Ironically enough, I bought my first novel by Jack Kerouac while visiting Shakespeare and Company in Paris. The literary and artistic sector of Paris, also known as the Left Bank, has a certain flavor to it. Just like any districts in an urban area, I suppose. It was my preferred flavor of Paris. Art taking all forms. Typewriters, cats, rugs, and old hardwood floors. It felt like… home. Gertrude Stein, Ernest Hemingway, Ezra Pound, Jack Kerouac, Jim Morrison among a few. So many minds, so little time to dive into every single one of their thought processes like I wanted to all at once. A voyage into another galaxy of thought. But Jack Kerouac stuck with me.

I slid On the Road across the counter to the lady behind the counter at Shakespeare and Company. She asked where I was visiting from. I said San Francisco. She said Shakespeare and Company was the sister bookstore of City Lights Bookstore. Lawrence Ferlinghetti, friend of George Whitman (proprietor of Shakespeare and Company) fell in love with the feel of Shakespeare and Company. Then came the City Lights Bookstore. Our own slice of heaven in the Bay Area. I had been to City Lights Bookstore in San Francisco before but did not know until that visit on that very day.

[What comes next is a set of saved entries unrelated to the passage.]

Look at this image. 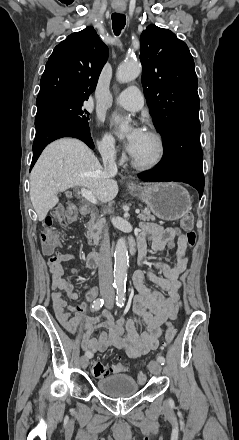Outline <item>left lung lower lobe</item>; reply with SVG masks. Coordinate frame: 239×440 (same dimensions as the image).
<instances>
[{
    "label": "left lung lower lobe",
    "mask_w": 239,
    "mask_h": 440,
    "mask_svg": "<svg viewBox=\"0 0 239 440\" xmlns=\"http://www.w3.org/2000/svg\"><path fill=\"white\" fill-rule=\"evenodd\" d=\"M165 151L160 165L140 174L145 181H175L188 183L199 192L204 190L203 151L200 146L199 121H184L170 127L164 137Z\"/></svg>",
    "instance_id": "obj_1"
}]
</instances>
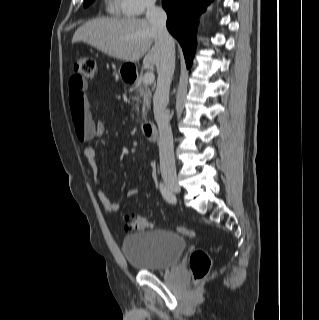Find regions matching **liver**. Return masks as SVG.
Listing matches in <instances>:
<instances>
[{
  "mask_svg": "<svg viewBox=\"0 0 319 320\" xmlns=\"http://www.w3.org/2000/svg\"><path fill=\"white\" fill-rule=\"evenodd\" d=\"M76 42L87 43L108 56L131 63L143 56L144 65L158 68L161 63L158 34L146 19H95L75 31L72 43Z\"/></svg>",
  "mask_w": 319,
  "mask_h": 320,
  "instance_id": "1",
  "label": "liver"
}]
</instances>
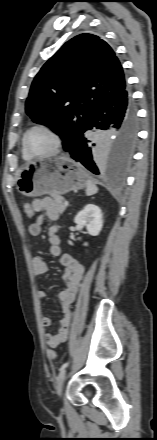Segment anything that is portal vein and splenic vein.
Instances as JSON below:
<instances>
[{
  "mask_svg": "<svg viewBox=\"0 0 157 440\" xmlns=\"http://www.w3.org/2000/svg\"><path fill=\"white\" fill-rule=\"evenodd\" d=\"M64 204L67 206L69 203H68V201H64Z\"/></svg>",
  "mask_w": 157,
  "mask_h": 440,
  "instance_id": "obj_1",
  "label": "portal vein and splenic vein"
}]
</instances>
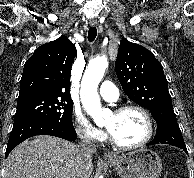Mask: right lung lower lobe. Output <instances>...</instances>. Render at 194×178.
Returning a JSON list of instances; mask_svg holds the SVG:
<instances>
[{
    "mask_svg": "<svg viewBox=\"0 0 194 178\" xmlns=\"http://www.w3.org/2000/svg\"><path fill=\"white\" fill-rule=\"evenodd\" d=\"M36 135H52L69 141L76 139L73 124H56L43 119H25L15 121L11 131L5 157L14 147L29 137Z\"/></svg>",
    "mask_w": 194,
    "mask_h": 178,
    "instance_id": "obj_1",
    "label": "right lung lower lobe"
}]
</instances>
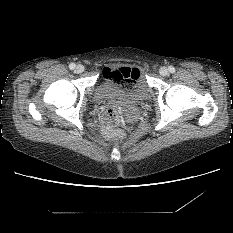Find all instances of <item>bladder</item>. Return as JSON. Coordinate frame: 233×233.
<instances>
[{
    "label": "bladder",
    "mask_w": 233,
    "mask_h": 233,
    "mask_svg": "<svg viewBox=\"0 0 233 233\" xmlns=\"http://www.w3.org/2000/svg\"><path fill=\"white\" fill-rule=\"evenodd\" d=\"M134 85L131 89H124L110 74L104 72L97 84V99L112 100L120 97L146 98L148 85L141 66L132 67Z\"/></svg>",
    "instance_id": "31cf9c89"
}]
</instances>
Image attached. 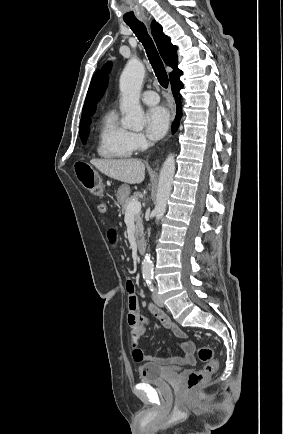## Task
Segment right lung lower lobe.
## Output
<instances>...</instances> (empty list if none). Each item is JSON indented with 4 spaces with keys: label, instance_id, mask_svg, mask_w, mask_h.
<instances>
[{
    "label": "right lung lower lobe",
    "instance_id": "right-lung-lower-lobe-1",
    "mask_svg": "<svg viewBox=\"0 0 283 434\" xmlns=\"http://www.w3.org/2000/svg\"><path fill=\"white\" fill-rule=\"evenodd\" d=\"M181 74L182 73L177 74L176 76H174L170 80L172 93H173V96L175 98V102L177 105V111H176L177 115H176L175 122L173 123V126H172L173 132H175L177 130L179 123H180V119L182 117V104H181V99L179 96V90L183 87V84L179 79Z\"/></svg>",
    "mask_w": 283,
    "mask_h": 434
}]
</instances>
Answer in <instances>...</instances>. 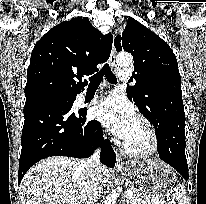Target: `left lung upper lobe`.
Here are the masks:
<instances>
[{
    "instance_id": "5c2ea615",
    "label": "left lung upper lobe",
    "mask_w": 206,
    "mask_h": 204,
    "mask_svg": "<svg viewBox=\"0 0 206 204\" xmlns=\"http://www.w3.org/2000/svg\"><path fill=\"white\" fill-rule=\"evenodd\" d=\"M122 40V42H121ZM117 51L130 52L134 72L127 86V96L156 129L163 133L167 120L184 114L181 76L170 46L144 25L129 17L122 37L116 36Z\"/></svg>"
}]
</instances>
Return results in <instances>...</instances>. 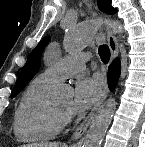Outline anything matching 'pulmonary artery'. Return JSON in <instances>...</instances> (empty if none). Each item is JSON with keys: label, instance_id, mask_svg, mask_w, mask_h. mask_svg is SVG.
Here are the masks:
<instances>
[{"label": "pulmonary artery", "instance_id": "e3ab8cb5", "mask_svg": "<svg viewBox=\"0 0 145 147\" xmlns=\"http://www.w3.org/2000/svg\"><path fill=\"white\" fill-rule=\"evenodd\" d=\"M89 54H72L48 66L43 72L48 78L59 82L64 78L83 71Z\"/></svg>", "mask_w": 145, "mask_h": 147}]
</instances>
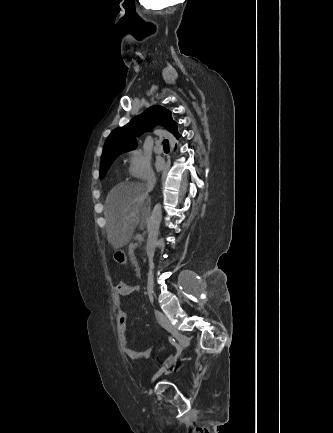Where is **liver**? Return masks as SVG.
I'll list each match as a JSON object with an SVG mask.
<instances>
[{
    "label": "liver",
    "mask_w": 333,
    "mask_h": 433,
    "mask_svg": "<svg viewBox=\"0 0 333 433\" xmlns=\"http://www.w3.org/2000/svg\"><path fill=\"white\" fill-rule=\"evenodd\" d=\"M145 183L123 182L110 190L104 207L107 240L114 250L126 246L150 204Z\"/></svg>",
    "instance_id": "obj_1"
}]
</instances>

I came back home to the Bay Area and met Neal Cassady’s family at a book fair in Berkeley. They told me stories about Neal and Jack. Jack also spent some time in Denver and ended up in the Bay Area, like I had done. On a recent visit to St. Petersburg, Florida, a friend showed me the bar that Kerouac worked at. I did not know that he lived in St. Pete… but visiting there myself; I believe this may be one of the best-kept secrets for creative endeavors. Colorful mid-century modern homes and soft sandy beaches are maybe what inspired him the same way it inspired me. The people were also incredibly friendly. It seems like a simple place to live as a writer and/or artist of many mediums.

These synchronicities of Jack Kerouac just kept popping up. Like Jiminy Cricket knocking on Pinocchio’s wooden ear, telling him to listen up. I did not know that today, the twelfth of March, would have been his 101’st birthday until looking on the internet.

First sight… he is a Pisces. Inspired, I looked further into Jack Kerouac’s astrological chart. I am no astrologer, but I have been experimenting with astrology for over 20 years. Upon further review, Jack, and I both share a Mercury in Aquarius in our natal charts. His at 24 degrees and mine at 27 degrees in the 11th house. Mercury is the planet of communication and favors travel. I know Aquarius as the revolutionary. The sign that marches to the beat of its own drum. As a writer, I see his philosophical yet poetic and sometimes abstract point of view with ease. Leaving no stone unturned, Kerouac tells stories about everyone who lives in this world, omitting no one because of a socioeconomic background. Everyone counts in his storytelling. Nobody is of any lesser value. We also share Libra in Saturn and Jupiter by a couple of degrees of separation in our natal charts. Saturn is about life lessons and our destiny. While Jupiter is about luck, enjoyment, and expansion. Libra is a friendly sign that likes relationships and our bonds with others. Put this all together, and it equates to liking totravel, meeting people, and telling stories. Bada bing, badaboom!

The above is very sunshine and roses… but with the yin there is always the yang of matters. Life is never perfect, and with the light side, there is always a dark side of matters. The poignant part about life is that we can admire accomplishments while learning from mistakes. Like many artists, Jack Kerouac struggled with balancing the creative process with his mental health, along with indulging in alcohol. Jack died at forty-seven of an esophageal hemorrhage and alcohol related liver disease, which royally screwed up his ability to make the clotting factor to stop the esophageal bleeding, unfortunately.
My thoughts on this are that the creative process waxes and wains for all of us. It is also incredibly easy to escape through the vices. Balance can be a challenge. It can even appear nearly impossible. When we are down and out… and feeling like absolute crap, just trying to get something… hell, anything out every day is a wonderful goal. I think the key is not to put the creative process on hold while drowning your ambitions in something else that seems easier, AKA a vice such as booze, drugs, unhealthy relationships, etc., and the list goes on. Because, in the end… the likelihood of being even more depressed than when you started is high. These vices end up being excuses. Washing away what the initial aim was that made us feel good in the first place, which is creating. It can also leave us with health concerns, ending our lives earlier than expected.
With that… I will get back to my third round of revisions of my fiction/thriller novel based in Marfa, TX. I think Jack Kerouac would have liked Marfa, TX as the artist town that it is today. The road I have taken to where I am now is absolutely, without a doubt, exactly where I am supposed to be while writing this book. The astrological ingredients are there for me, just as they were for there for Jack Kerouac. Balancing mental health, physical health, and creating may just be the message here, along with spending time with friends, traveling, and meeting new people along the way.
Even though Jack’s time here on Earth was limited, we can still learn a lot from him to this very day.
Happy Birthday to Jack Kerouac today.